* [WHAT YOU ARE ASKED TO DO] Scan the data below. Pull out each line where "alle" occurs.
──────── DATA LISTING ────────
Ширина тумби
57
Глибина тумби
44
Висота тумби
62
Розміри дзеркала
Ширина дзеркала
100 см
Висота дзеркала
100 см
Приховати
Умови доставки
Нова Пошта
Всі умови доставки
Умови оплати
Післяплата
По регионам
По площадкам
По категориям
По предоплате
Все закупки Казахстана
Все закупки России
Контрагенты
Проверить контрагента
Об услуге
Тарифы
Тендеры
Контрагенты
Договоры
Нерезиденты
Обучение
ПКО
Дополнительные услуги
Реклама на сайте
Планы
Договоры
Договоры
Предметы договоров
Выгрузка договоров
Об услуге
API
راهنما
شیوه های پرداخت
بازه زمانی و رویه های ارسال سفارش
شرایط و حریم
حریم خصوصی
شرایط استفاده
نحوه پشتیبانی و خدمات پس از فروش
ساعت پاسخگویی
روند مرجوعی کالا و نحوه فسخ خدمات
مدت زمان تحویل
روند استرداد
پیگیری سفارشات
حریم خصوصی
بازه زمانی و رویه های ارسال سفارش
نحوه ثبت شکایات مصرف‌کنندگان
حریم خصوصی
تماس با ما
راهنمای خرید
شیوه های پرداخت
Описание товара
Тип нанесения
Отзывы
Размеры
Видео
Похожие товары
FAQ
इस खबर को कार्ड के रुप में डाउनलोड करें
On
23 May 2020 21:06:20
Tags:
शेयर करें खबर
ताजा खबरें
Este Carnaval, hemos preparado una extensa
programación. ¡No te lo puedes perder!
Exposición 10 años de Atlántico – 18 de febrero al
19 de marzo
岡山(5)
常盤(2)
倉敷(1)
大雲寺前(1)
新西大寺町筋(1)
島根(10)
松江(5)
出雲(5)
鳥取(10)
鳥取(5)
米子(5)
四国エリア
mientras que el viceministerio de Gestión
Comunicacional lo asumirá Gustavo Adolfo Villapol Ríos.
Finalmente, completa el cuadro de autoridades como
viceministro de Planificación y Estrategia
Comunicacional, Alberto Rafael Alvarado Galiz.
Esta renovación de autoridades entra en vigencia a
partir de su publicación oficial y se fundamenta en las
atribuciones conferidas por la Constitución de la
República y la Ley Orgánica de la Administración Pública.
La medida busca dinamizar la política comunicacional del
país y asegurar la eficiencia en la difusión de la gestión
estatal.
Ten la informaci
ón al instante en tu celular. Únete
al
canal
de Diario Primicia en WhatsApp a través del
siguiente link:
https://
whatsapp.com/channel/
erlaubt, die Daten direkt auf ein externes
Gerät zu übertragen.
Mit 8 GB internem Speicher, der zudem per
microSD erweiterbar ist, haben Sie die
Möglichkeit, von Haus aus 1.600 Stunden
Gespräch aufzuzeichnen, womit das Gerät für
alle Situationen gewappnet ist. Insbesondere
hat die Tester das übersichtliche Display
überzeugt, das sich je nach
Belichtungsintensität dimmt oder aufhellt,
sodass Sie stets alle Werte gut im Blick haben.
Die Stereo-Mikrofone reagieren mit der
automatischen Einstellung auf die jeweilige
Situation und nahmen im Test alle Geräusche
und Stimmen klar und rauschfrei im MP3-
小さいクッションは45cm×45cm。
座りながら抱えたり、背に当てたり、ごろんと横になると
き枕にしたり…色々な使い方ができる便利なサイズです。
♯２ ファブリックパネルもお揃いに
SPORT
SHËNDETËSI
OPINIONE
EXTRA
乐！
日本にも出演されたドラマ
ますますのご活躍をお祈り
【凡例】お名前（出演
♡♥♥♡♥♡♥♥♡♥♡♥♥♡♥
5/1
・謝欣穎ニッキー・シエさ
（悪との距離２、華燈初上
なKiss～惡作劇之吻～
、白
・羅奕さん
────────
* [RESULT]
alle Situationen gewappnet ist. Insbesondere
sodass Sie stets alle Werte gut im Blick haben.
Situation und nahmen im Test alle Geräusche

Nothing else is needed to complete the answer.